Ned was raised by his grandparents, believing that his mother and father died in a car crash. One day, a man claiming to be his father walks into his life, is brutally attacked soon after in a parking lot following a race, stabbed in both of his lungs, and warns Ned as he lies dying: “Be very careful. Of everyone.” Ned doesn’t get a good look at the man who did it but describes him to the head of the police investigation, Detective Chief Inspector Llewellyn, as best he can. At first Ned thinks that robbery is the motive, but as he conducts his own investigation into his father’s murder, he discovers that his father had ties with fixing races, insurance fraud, and maybe even in the murder of his wife and her daughter, who would have been Ned’s sister. Under the name of Alan Grady, Ned’s father also maintained another family and residence in Australia.
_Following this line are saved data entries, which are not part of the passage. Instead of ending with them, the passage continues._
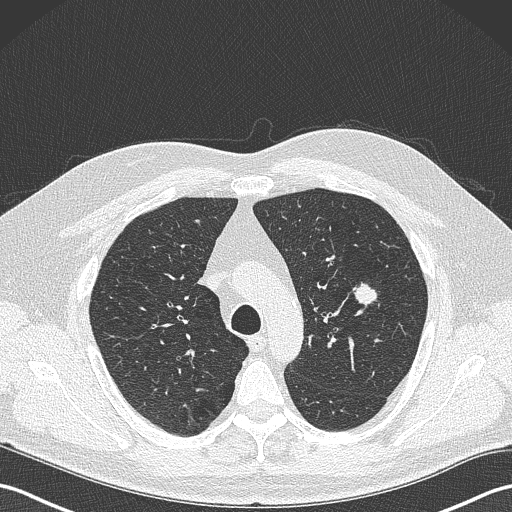
Chest CT (low-dose screening protocol), one axial image. Baseline annual screen. Lung window (W 1500 / L -600 HU). 1 mm slice thickness. Lung (sharp) reconstruction kernel (B50f). Slice 94 of 343 in the series. Male participant, aged 61 years at enrolment. Former smoker at enrolment.
Expert reader's lesion annotation, bounding box (x1, y1, x2, y2) in pixels: (346, 279, 385, 314). The screening reader recorded 2 non-calcified nodules or masses ≥4 mm on this exam (left upper lobe, lingula); which of them this box marks is not recorded. Later outcome: lung cancer diagnosed 160 days after this screen — adenocarcinoma, NOS, left upper lobe, poorly differentiated (G3), stage IA (AJCC 6th edition), 28 mm at pathology.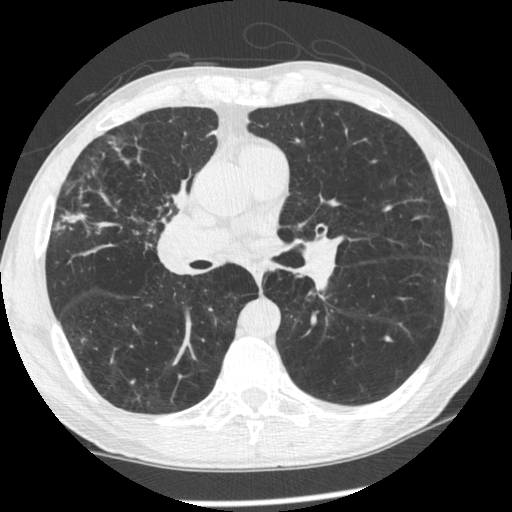
Low-dose screening chest CT, one axial slice; position 126 of 261 along the scan axis; 120 kVp; lung window (W 1500 / L -600 HU); 1.25 mm slice thickness; 512 × 512 image matrix, field of view 340 × 340 mm.
Annotated regions visible in this slice (outlined manually by an expert reader):
- lesion 1 (tumor, upper lobe of right lung): bounding box [x1, y1, x2, y2] px = [173, 180, 189, 208]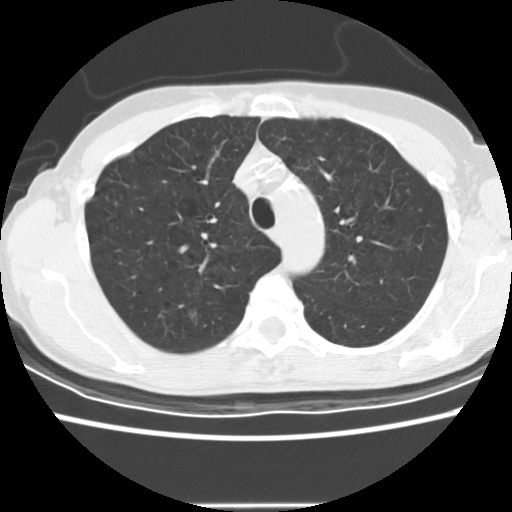
Chest CT (low-dose screening protocol), one axial image. Second screening round (one year after baseline). Lung window (W 1500 / L -600 HU). 2.5 mm slice thickness. Slice 39 of 166 in the series. Female participant, aged 58 years at enrolment.
- Lesion marked by an expert reader, bounding box [x1, y1, x2, y2] px = [174, 301, 209, 330].
- The screening reader recorded 2 non-calcified nodules or masses ≥4 mm on this exam; which of them this box marks is not recorded.
- Lung cancer was diagnosed 434 days after this screen (after the third annual screen): bronchiolo-alveolar adenocarcinoma, NOS, right upper lobe, well differentiated (G1), stage IA (AJCC 6th edition), 8 mm at pathology.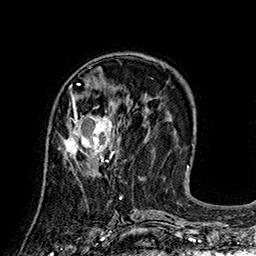
Breast MRI (dynamic contrast-enhanced), one axial slice; cropped to one breast; dynamic contrast-enhanced series, time point 2 of 7 at this slice position (early post-contrast); 1.5 T; TE 2.8 ms, TR 5.4 ms; 1 mm slice thickness; 256 × 256 image matrix. Female patient.
Annotated regions visible in this slice (semi-automatic segmentation, software-assisted and operator-edited):
- enhancing-tissue mask used for the functional tumour volume (all voxels passing the contrast-enhancement thresholds inside the analysis volume; usually the tumour): bounding box (x1, y1, x2, y2) in pixels: (63, 99, 119, 166)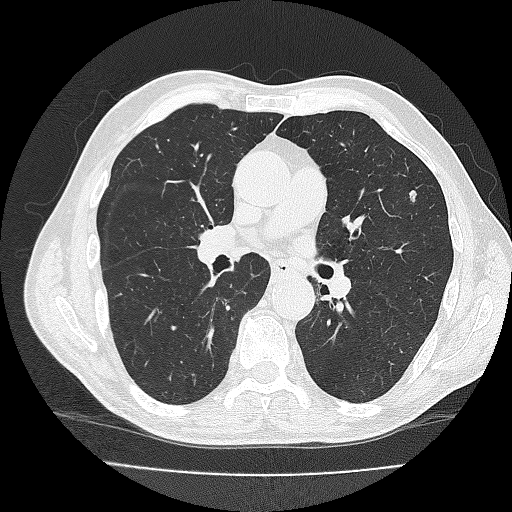
Axial slice from a low-dose chest CT screening exam, second screening round (one year after baseline), lung window (W 1500 / L -600 HU), 2 mm slice thickness, reconstruction kernel FC30 (as recorded), slice 97 of 206 in the series. Male, age 71 years at enrolment.
- Expert-annotated lung lesion, box from (x=387, y=178) to (x=428, y=223) px.
- Screening reader's record for this exam: no non-calcified nodule ≥4 mm recorded.
- Official screen result: negative screen, minor abnormalities not suspicious for lung cancer.
- Participant outcome: lung cancer diagnosed 387 days after this screen — adenocarcinoma, NOS, left upper lobe, moderately differentiated (G2), stage IA (AJCC 6th edition), 10 mm at pathology.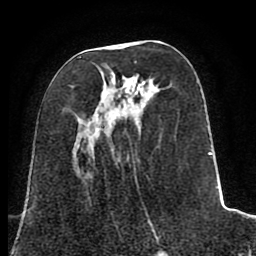
Breast MRI (dynamic contrast-enhanced), one axial slice. Slice 33 of 80 in the series (ordered by position). Cropped to one breast. Dynamic contrast-enhanced series, time point 2 of 8 at this slice position (early post-contrast). 1.5 T. TE 2.6 ms, TR 5.6 ms. 2 mm slice thickness. 256 × 256 image matrix, field of view 170 × 170 mm. Female patient.
Outlined on this slice (semi-automatic segmentation, software-assisted and operator-edited):
- enhancing-tissue mask used for the functional tumour volume (all voxels passing the contrast-enhancement thresholds inside the analysis volume; usually the tumour): bounding box (x1, y1, x2, y2) in pixels: (80, 57, 219, 242)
The man who murdered him, whom Ned learns is named Kipper, and another man who claims to be working undercover and calls himself “John Smith,” relentlessly try to recover a rucksack and its contents of microchips, thirty thousand pounds, and a microcoder that Ned’s father left behind at a seedy hotel in Sussex Gardens. Ned has beaten them to it, and now they’re after him to get what was in the rucksack.

I quite enjoyed the descriptions of the various races and courses mentioned in the novel. I’ve attended horse races in the U.S. at the Arlington Heights course and another in Hot Springs, Arkansas; the excitement of being at the courses carried over as I read the book. Dick and Felix Francis write with the expertise and assurance that comes from decades of going to the races and talking with jockeys, bookmakers, owners, and others associated with horse racing, and it shows in their novels. The method the authors lay out by which unscrupulous horse owners commit insurance fraud and fix races is fascinating.

Even Money is filled with twists and turns, and it really picks up when Sophie is released from the institution. Quite a few surprises in the tale right up to the end make the novel addictively suspenseful. I’ve read many - though not nearly all - of Dick Francis’s novels., but I’ve never read any he’s written with a bookmaker as the protagonist. I wondered before I began if he could keep the magic that’s worked so well for him going with a bookmaker as the main character and writing the novel with another person, even considering it’s a family member who is likely very close to him. He wrote some novels with his late life, and while I’ve heard that these novels are pretty good, I hadn’t read any of those. I’m glad I checked out Even Money.